EMENTA: AGRAVO. RECURSO DE REVISTA. PROCESSO SOB A ÉGIDE DA LEI 13.015/2014 E ANTERIOR À LEI 13.467/ 2017. 1. PRELIMINAR DE NULIDADE POR CERCEAMENTO DO DIREITO DE DEFESA. NÃO CONFIGURAÇÃO. 2. ADICIONAL DE PERICULOSIDADE. MATÉRIA FÁTICA. SÚMULA 126/TST . Segundo o artigo 193 da CLT, a configuração do risco ensejador da percepção do adicional de periculosidade pressupõe o contato permanente com inflamáveis e/ou explosivos e que este contato se dê em condições de risco acentuado.

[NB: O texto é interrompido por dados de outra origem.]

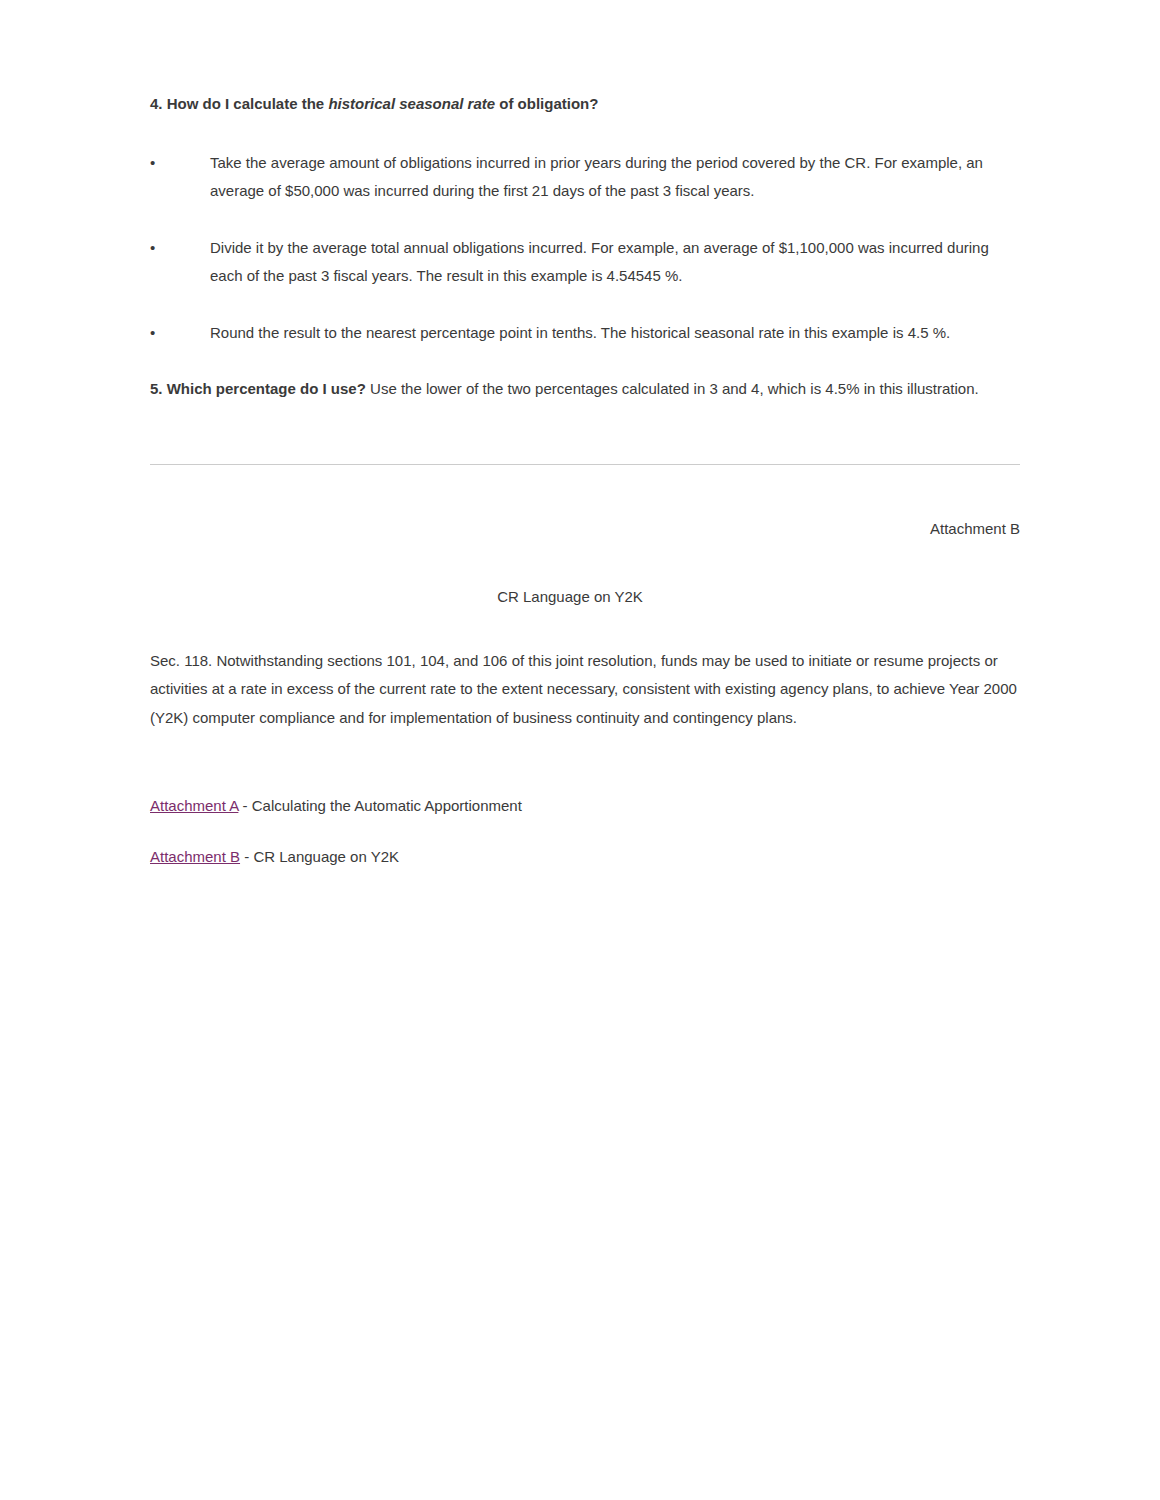4. How do I calculate the historical seasonal rate of obligation?
Take the average amount of obligations incurred in prior years during the period covered by the CR. For example, an average of $50,000 was incurred during the first 21 days of the past 3 fiscal years.
Divide it by the average total annual obligations incurred. For example, an average of $1,100,000 was incurred during each of the past 3 fiscal years. The result in this example is 4.54545 %.
Round the result to the nearest percentage point in tenths. The historical seasonal rate in this example is 4.5 %.
5. Which percentage do I use? Use the lower of the two percentages calculated in 3 and 4, which is 4.5% in this illustration.
Attachment B
CR Language on Y2K
Sec. 118. Notwithstanding sections 101, 104, and 106 of this joint resolution, funds may be used to initiate or resume projects or activities at a rate in excess of the current rate to the extent necessary, consistent with existing agency plans, to achieve Year 2000 (Y2K) computer compliance and for implementation of business continuity and contingency plans.
Attachment A - Calculating the Automatic Apportionment
Attachment B - CR Language on Y2K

Por outro lado, a jurisprudência desta Corte, consubstanciada na Súmula 364/TST, é no sentido de que tanto o contato permanente quanto o intermitente geram o direito ao adicional de periculosidade, sendo indevido, apenas, quando o contato se dá de forma eventual ou, sendo habitual, por tempo extremamente reduzido. Contudo, na hipótese , a decisão recorrida há de ser mantida, pois, conforme se verifica no acórdão prolatado pelo TRT , a prova pericial produzida apontou que "o Reclamante, não exercia suas atividades laborativas em condições de periculosidade"; que "no caso em tela não ocorria o abastecimento da empilhadeira a gás, mas sim a troca do cilindro de gás, em área apropriada e distinta à do local de trabalho, que não possui enquadramento em nenhum dos itens do Anexo 2 para fins de enquadramento do adicional de periculosidade "; que a área de armazenamento dos cilindros "se tratava de um local a céu aberto, isolado dos galpões da Reclamada e ventilado, motivo pelo qual não foi considerado como área de risco, pois improvável a formação de uma atmosfera explosiva" . Ademais, o Tribunal Regional foi enfático ao afirmar que "nos autos não há qualquer elemento de prova capaz de infirmar a conclusão da perícia ". Nesse passo, conclui-se que o TRT, mantendo a sentença que julgou improcedentes o pedido autoral, promoveu o enquadramento jurídico dos fatos apresentados no processo, conduta que não pode ser superada pelo reexame de fatos e provas por este TST - óbice da Súmula 126/TST. Assim sendo, a decisão agravada foi proferida em estrita observância às normas processuais (art. 557, caput , do CPC/1973; arts. 14 e 932, IV, "a ", do CPC/2015), razão pela qual é insuscetível de reforma ou reconsideração. Agravo desprovido. (Tribunal Superior do Trabalho (3ª Turma). Acórdão: 1001565-32.2017.5.02.0316. Relator(a): MAURICIO GODINHO DELGADO. Data de julgamento: 27/05/2020. Juntado aos autos em 29/05/2020.)